The U.S. government vigorously denied the reports. Webb was eventually fired from the Mercury News.

The 1999 testimony, contained in the government's own reports, gives the lie to those denials. The U.S. government's pattern of using the illicit drug trade to support counter-revolutionary movements--from Vietnam to Afghanistan and Nicaragua--should cast suspicion on the Pentagon's current allies, the Colombian armed forces and their paramilitary adjuncts.

MEXICO

UNAM student leaders released

On June 7, the final six student leaders of the 10-month strike at the National Autonomous University of Mexico (UNAM) were released from prison. The six had been among the hundreds of General Strike Council (CGH) leaders and activists arrested after troops stormed the campus in February.

Five hundred students welcomed the six as they left the prison in the early morning hours.

The CGH waged a four-month campaign to win their comrades' release. While some had been offered release earlier, the leaders pledged to stay in prison until all were released.

Although none of the activists remain in prison, hundreds are still under legal restrictions because they participated in the strike. "More than 250 comrades still find themselves within the penal process, with their political rights suspended," CGH leaders explained in a June 7 news release. "Although for the moment they are out of prison, the judgment against them continues and they can be jailed again."

The CGH waged the strike at UNAM to defeat a massive tuition increase and to institute democratic changes within the university, which is considered one of Latin America's premier educational institutions. While the strike was broken with the tear gas and batons of riot police, the CGH struggle is still alive.

Students are now pressing to have all legal proceedings against more than 600 student participants dropped.

EAST TIMOR

Fuel protest

Hundreds of taxi and van drivers blocked traffic in central Dili, the capital of East Timor, on June 7. The transport workers were protesting a fuel price hike.

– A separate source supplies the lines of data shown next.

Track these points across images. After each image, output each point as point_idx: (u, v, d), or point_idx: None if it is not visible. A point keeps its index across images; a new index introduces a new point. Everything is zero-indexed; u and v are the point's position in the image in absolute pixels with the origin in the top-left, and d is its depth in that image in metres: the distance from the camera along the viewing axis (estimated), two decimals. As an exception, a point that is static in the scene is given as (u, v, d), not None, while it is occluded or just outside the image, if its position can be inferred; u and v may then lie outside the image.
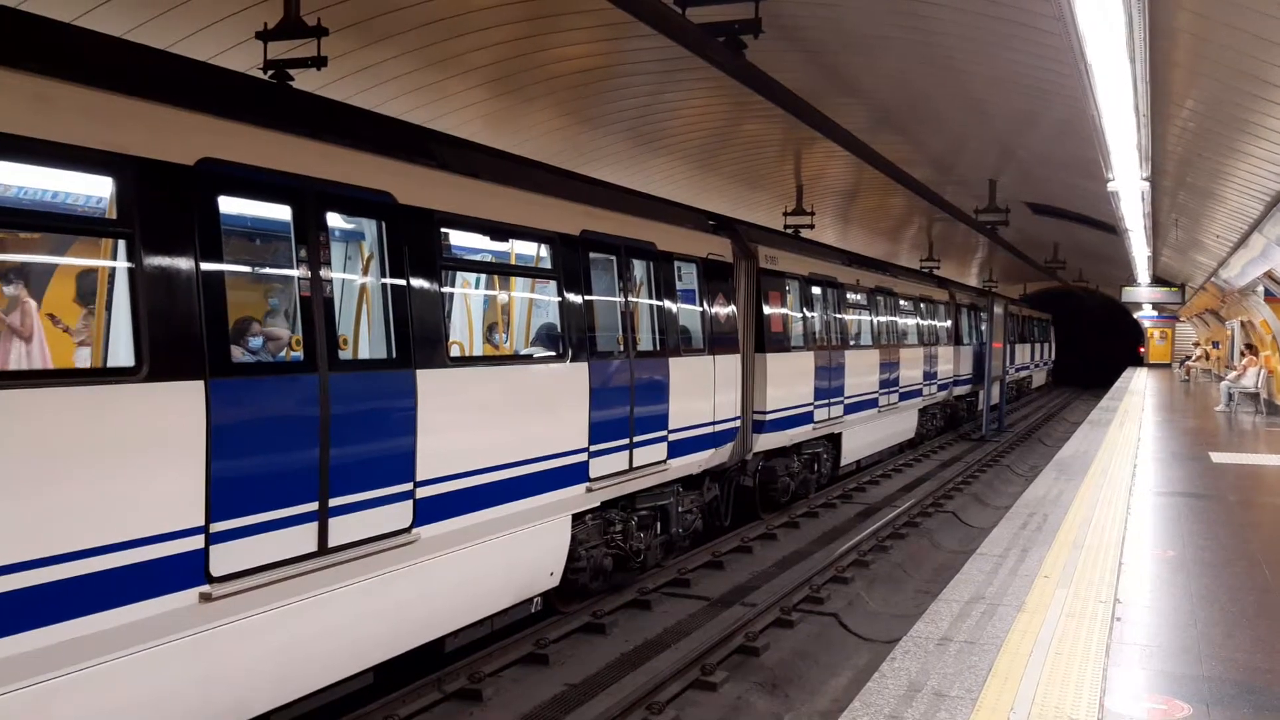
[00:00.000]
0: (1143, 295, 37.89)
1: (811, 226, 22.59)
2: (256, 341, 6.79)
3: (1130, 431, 19.10)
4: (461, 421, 7.81)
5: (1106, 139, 10.93)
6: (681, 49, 9.42)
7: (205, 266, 5.70)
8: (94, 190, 6.01)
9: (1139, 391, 31.95)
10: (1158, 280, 35.89)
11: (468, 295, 9.87)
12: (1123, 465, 14.32)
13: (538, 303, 10.21)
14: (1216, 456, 15.63)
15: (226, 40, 11.01)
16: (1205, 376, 40.12)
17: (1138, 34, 7.14)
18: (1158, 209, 19.25)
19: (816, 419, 16.09)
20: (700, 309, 11.88)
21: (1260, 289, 24.18)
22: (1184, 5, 8.69)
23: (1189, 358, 45.79)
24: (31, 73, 5.03)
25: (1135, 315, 52.48)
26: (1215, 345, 44.14)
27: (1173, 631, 6.80)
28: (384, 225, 7.19)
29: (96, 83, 5.34)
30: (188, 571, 5.56)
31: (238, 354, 6.28)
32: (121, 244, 5.41)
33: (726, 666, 9.08)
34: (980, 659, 6.06)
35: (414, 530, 7.17)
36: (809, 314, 16.08)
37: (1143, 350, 56.97)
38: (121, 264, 5.44)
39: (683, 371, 11.15)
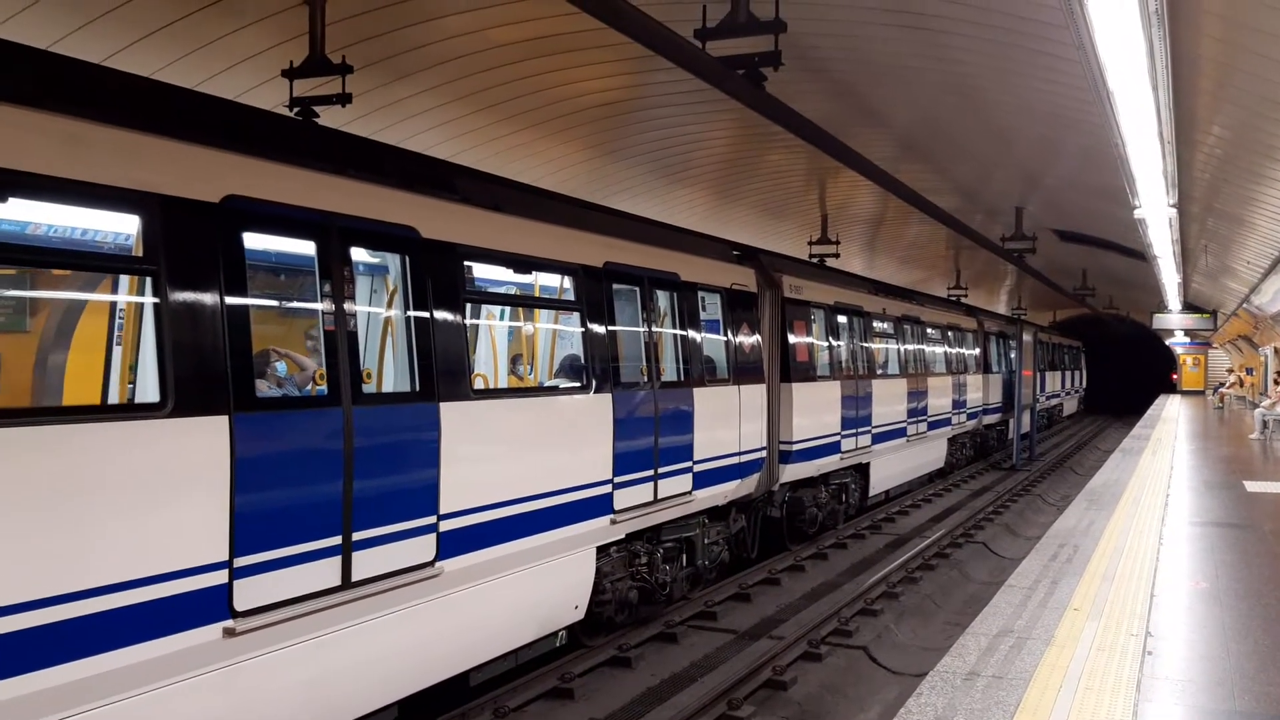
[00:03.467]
0: (1174, 322, 37.51)
1: (837, 255, 22.56)
2: (281, 375, 6.84)
3: (1163, 460, 18.86)
4: (485, 454, 7.82)
5: (1131, 166, 10.87)
6: (703, 81, 9.46)
7: (230, 302, 5.76)
8: (121, 228, 6.09)
9: (1171, 419, 31.58)
10: (1189, 306, 35.55)
11: (491, 327, 9.91)
12: (1155, 494, 14.13)
13: (561, 334, 10.23)
14: (1251, 485, 15.39)
15: (253, 78, 11.17)
16: (1239, 403, 39.61)
17: (1159, 62, 7.11)
18: (1186, 235, 19.12)
19: (844, 449, 16.00)
20: (725, 339, 11.87)
21: (1293, 315, 23.90)
22: (1206, 32, 8.66)
23: (1222, 384, 45.27)
24: (63, 114, 5.12)
25: (1167, 342, 51.98)
26: (1249, 372, 43.63)
27: (1205, 665, 6.67)
28: (408, 259, 7.24)
29: (125, 122, 5.43)
30: (212, 606, 5.59)
31: (262, 388, 6.33)
32: (148, 281, 5.48)
33: (754, 701, 8.99)
34: (1008, 694, 5.97)
35: (437, 564, 7.17)
36: (835, 343, 16.03)
37: (1175, 377, 56.39)
38: (148, 300, 5.51)
39: (707, 402, 11.13)
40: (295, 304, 7.20)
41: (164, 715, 5.43)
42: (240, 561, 5.72)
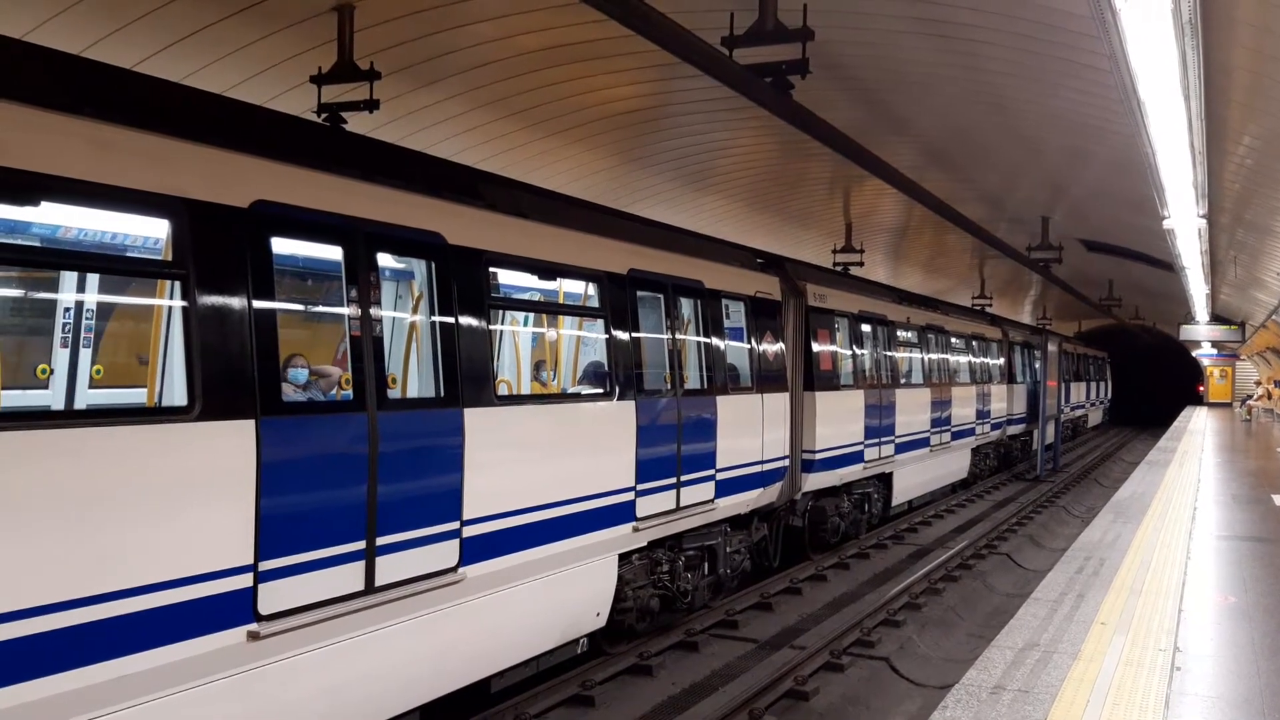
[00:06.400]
0: (1201, 333, 37.23)
1: (861, 264, 22.50)
2: (305, 379, 6.86)
3: (1189, 472, 18.68)
4: (508, 460, 7.81)
5: (1161, 176, 10.78)
6: (729, 89, 9.45)
7: (258, 307, 5.77)
8: (150, 232, 6.12)
9: (1198, 431, 31.28)
10: (1217, 318, 35.27)
11: (516, 333, 9.91)
12: (1182, 507, 13.99)
13: (585, 341, 10.22)
14: (1280, 499, 15.24)
15: (282, 84, 11.24)
16: (1267, 416, 39.20)
17: (1192, 72, 7.05)
18: (1215, 246, 18.95)
19: (867, 458, 15.92)
20: (748, 347, 11.84)
21: (1323, 327, 23.65)
22: (1239, 42, 8.59)
23: (1250, 396, 44.83)
24: (92, 118, 5.16)
25: (1194, 353, 51.55)
26: (1277, 384, 43.20)
27: (1235, 681, 6.59)
28: (434, 265, 7.25)
29: (155, 127, 5.46)
30: (236, 610, 5.60)
31: (288, 393, 6.35)
32: (176, 285, 5.50)
33: (775, 711, 8.94)
34: (1034, 709, 5.91)
35: (460, 569, 7.17)
36: (859, 352, 15.96)
37: (1202, 389, 55.91)
38: (176, 304, 5.54)
39: (730, 410, 11.09)
40: (322, 309, 7.22)
41: (187, 718, 5.44)
42: (265, 565, 5.73)
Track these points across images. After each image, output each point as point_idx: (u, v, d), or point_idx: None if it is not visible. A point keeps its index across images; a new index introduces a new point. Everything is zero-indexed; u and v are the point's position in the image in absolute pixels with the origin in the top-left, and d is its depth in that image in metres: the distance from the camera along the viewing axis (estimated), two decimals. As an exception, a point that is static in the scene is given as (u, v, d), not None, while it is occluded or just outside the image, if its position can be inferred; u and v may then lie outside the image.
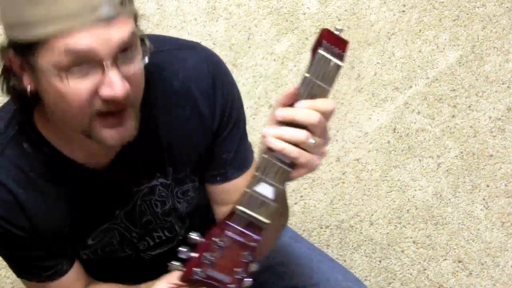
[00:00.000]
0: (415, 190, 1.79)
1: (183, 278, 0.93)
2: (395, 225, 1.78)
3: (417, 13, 1.82)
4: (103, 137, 0.97)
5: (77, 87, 0.92)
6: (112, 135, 0.97)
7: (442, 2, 1.82)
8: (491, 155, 1.80)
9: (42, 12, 0.89)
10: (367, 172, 1.79)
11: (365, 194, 1.79)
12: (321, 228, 1.79)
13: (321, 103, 0.93)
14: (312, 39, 1.81)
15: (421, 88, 1.81)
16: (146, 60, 0.98)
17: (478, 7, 1.83)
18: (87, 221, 1.14)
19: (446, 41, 1.82)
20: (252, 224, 0.94)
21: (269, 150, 0.92)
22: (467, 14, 1.82)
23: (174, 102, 1.11)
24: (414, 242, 1.77)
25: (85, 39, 0.90)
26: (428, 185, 1.79)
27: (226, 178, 1.18)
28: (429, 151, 1.80)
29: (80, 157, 1.09)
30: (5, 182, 1.06)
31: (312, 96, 0.92)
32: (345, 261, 1.76)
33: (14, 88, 1.01)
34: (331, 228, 1.78)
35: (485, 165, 1.79)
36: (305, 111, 0.92)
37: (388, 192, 1.79)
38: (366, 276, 1.77)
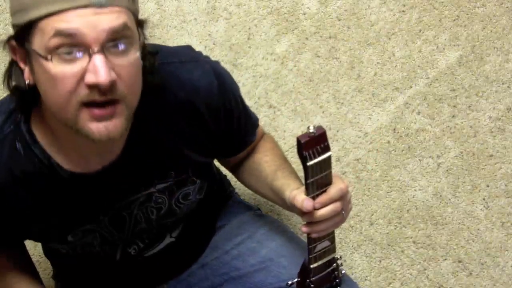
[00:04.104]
0: (415, 190, 1.79)
1: None
2: (395, 225, 1.78)
3: (417, 13, 1.82)
4: (89, 130, 0.97)
5: (64, 70, 0.94)
6: (99, 129, 0.97)
7: (442, 2, 1.82)
8: (491, 155, 1.80)
9: None
10: (367, 172, 1.79)
11: (365, 194, 1.79)
12: (321, 228, 1.79)
13: (335, 193, 1.05)
14: (312, 39, 1.82)
15: (421, 88, 1.81)
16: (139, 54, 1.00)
17: (478, 7, 1.83)
18: (68, 220, 1.15)
19: (446, 41, 1.82)
20: (328, 261, 1.16)
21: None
22: (467, 14, 1.82)
23: (178, 112, 1.12)
24: (414, 242, 1.77)
25: (74, 22, 0.92)
26: (428, 185, 1.79)
27: (246, 145, 1.29)
28: (429, 151, 1.80)
29: (70, 163, 1.09)
30: None
31: (320, 186, 1.03)
32: (345, 261, 1.76)
33: (16, 85, 1.02)
34: (331, 228, 1.78)
35: (485, 165, 1.79)
36: (326, 211, 1.06)
37: (388, 192, 1.79)
38: (366, 276, 1.77)
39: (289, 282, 1.19)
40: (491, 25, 1.82)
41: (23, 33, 0.96)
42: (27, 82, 1.00)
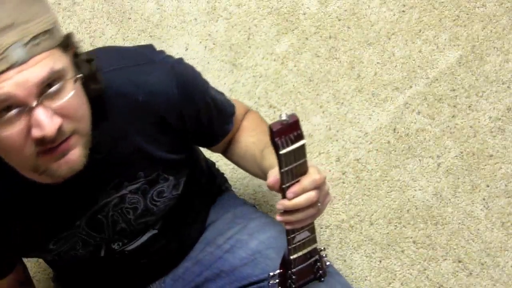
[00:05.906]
0: (415, 190, 1.79)
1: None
2: (395, 225, 1.78)
3: (417, 13, 1.82)
4: (53, 171, 0.98)
5: (9, 132, 0.93)
6: (60, 166, 0.98)
7: (442, 2, 1.82)
8: (491, 155, 1.80)
9: None
10: (367, 172, 1.79)
11: (365, 194, 1.79)
12: (321, 228, 1.79)
13: (307, 184, 1.01)
14: (312, 39, 1.82)
15: (421, 88, 1.81)
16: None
17: (478, 7, 1.83)
18: (43, 230, 1.15)
19: (446, 41, 1.82)
20: (308, 252, 1.14)
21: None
22: (467, 14, 1.82)
23: (141, 115, 1.11)
24: (414, 242, 1.77)
25: (2, 87, 0.90)
26: (428, 185, 1.79)
27: (224, 134, 1.27)
28: (429, 151, 1.80)
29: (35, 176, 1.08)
30: None
31: (295, 175, 1.00)
32: (345, 261, 1.76)
33: None
34: (331, 228, 1.78)
35: (485, 165, 1.79)
36: (300, 200, 1.01)
37: (388, 192, 1.79)
38: (366, 276, 1.77)
39: (271, 274, 1.17)
40: (491, 25, 1.82)
41: None
42: None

East Timor is occupied by United Nations troops who moved in after the population voted for independence from Indonesia last year. The UN now administers East Timor.

One protester was arrested for kicking a UN cop--a member of the U.S. division of the occupation force.

SLOVENIA

Workers demand higher pay

Unionists in Ljuubljana, Slovenia, staged a protest rally against low wages on June 14.

The 2,500 workers also called on bosses to take inflation into account in computing raises. Unions complain that wages are too low to support the workers in the former autonomous region of Yugoslavia.

BOSNIA

Wage protests spread

Bosnia, once a relatively prosperous region of Yugoslavia, is now a military protectorate of the Pentagon and NATO. Workers are beginning to learn the results of dismantling the socialist-based economy.

As in the former Soviet Union, thousands of workers routinely go without pay for months. On June 14, hundreds blocked traffic in the eastern city of Tuzla to demand months of back pay. Nearby, workers at the Lukavac soda factory walked off the job. They had not received a paycheck for six months. Three Lukavac workers blocked a road linking the capital city of Sarajevo with Croatia.

Eight hundred workers at two coal mines in Zenica went on strike on June 12. They demanded mine-safety equipment, and to be paid their April wages. The government agreed to pay the wages "in principle"--but the miners refused to go back to work until they had the guarantee in writing.